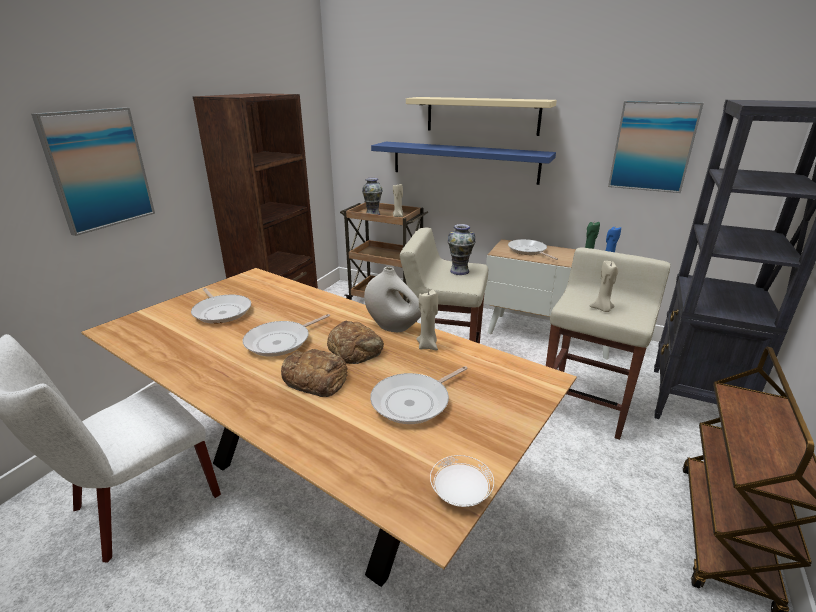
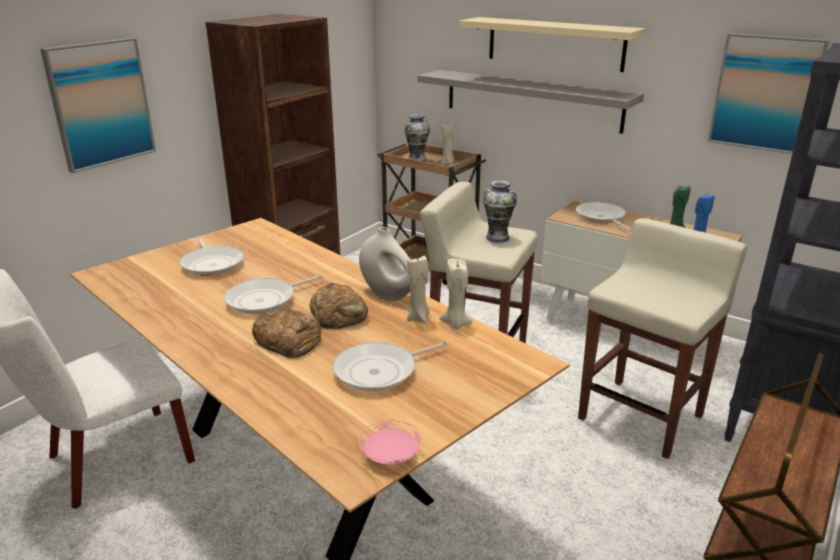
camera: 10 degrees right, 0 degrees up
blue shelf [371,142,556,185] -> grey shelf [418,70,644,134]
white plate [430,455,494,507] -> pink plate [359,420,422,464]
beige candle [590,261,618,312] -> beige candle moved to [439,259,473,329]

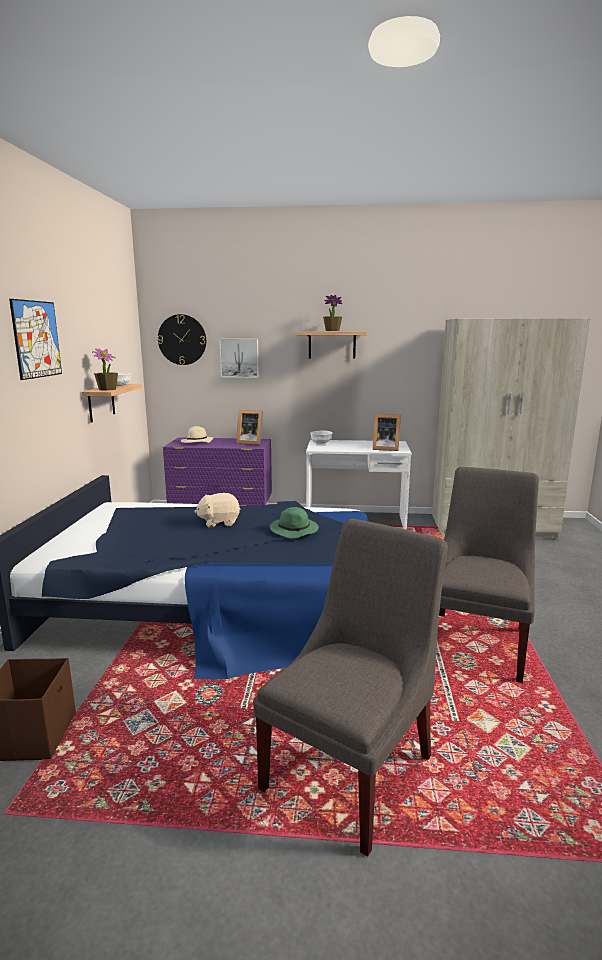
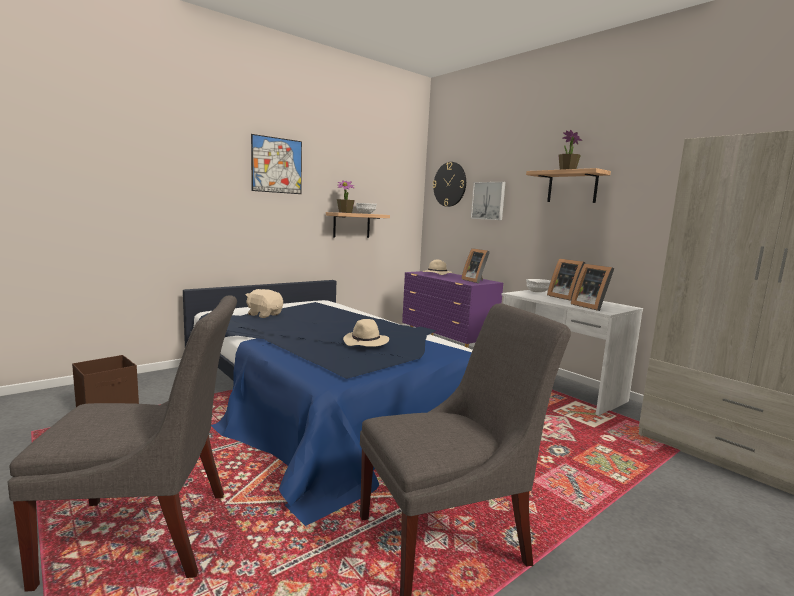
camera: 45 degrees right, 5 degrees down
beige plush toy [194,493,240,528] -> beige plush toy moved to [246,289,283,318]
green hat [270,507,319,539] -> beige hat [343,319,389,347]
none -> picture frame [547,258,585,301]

- Goal of the exercise
Leave out every line before the one containing "green hat [270,507,319,539]"; set down that line and all remaining lines of the material exactly.

- Response for this exercise
green hat [270,507,319,539] -> beige hat [343,319,389,347]
none -> picture frame [547,258,585,301]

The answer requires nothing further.